In the case of our ARP spoofing, we want to tell the DNS server on the network that the MAC address for the gateway is FAKE-ME, and tell the gateway that the MAC address for the DNS host is also FAKE-ME.

View of network, in red is the traffic we want to intercept and modify:

clip_image002

After successfully performing the ARP spoofing, the traffic now looks as follows, lines in red indicate the redirected flow for BOB:

clip_image004

Once I had this done, all that was left to do was to modify the DNS response to fit our needs: Tell the mail server that any IP can send emails from the okiok.com domain.

Again, using Ettercap we can specify a filter, which is essentially a script which can be used to modify the traffic being intercepted.

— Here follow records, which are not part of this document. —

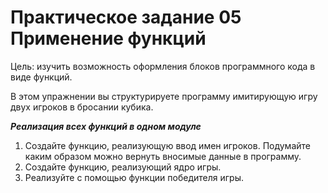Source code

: # Практическое задание 05 Применение функций

Цель: изучить возможность оформления блоков программного кода в виде функций.

В этом упражнении вы структурируете программу имитирующую игру двух игроков в бросании кубика.

___Реализация всех функций в одном модуле___

1. Создайте функцию, реализующую ввод имен игроков. Подумайте каким образом можно вернуть вносимые данные в программу.
2. Создайте функцию, реализующий ядро игры.
3. Реализуйте с помощью функции победителя игры.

The filter I used for this case was:

if (ip.proto==UDP && udp.src==53 && search(DATA.data, "v=spf1 mx -all")) {
    replace("v=spf1 mx -all", "v=spf1 mx +all");
    msg("ML is paying the beer, hurry and send the email!");
}

The filter is compiled using Etterfilter as follows:

etterfilter myfilter.filter –o myfilter.ef

And the attack is put in place with the Ettercap as follows:

ettercap –TqM arp:remote –F myfilter.ef /192.168.0.4-5/ /192.168.0.9/

Once the message “ML is paying the beer, hurry and send the email!” appears, it is time to send the fake email. You can telnet to mail.okiok.com:25, or even easier, create a new account in Outlook named Michael@okiok.com, and manually configure mail.okiok.com as the SMTP server, no need to specify a POP3 server, and you can then send the fake email using Outlook instead of having to type out each command in the telnet command line interface.

Conclusion, SPF works well for external attackers, preventing outsiders from sending emails from your domain, but it can be circumvented internally.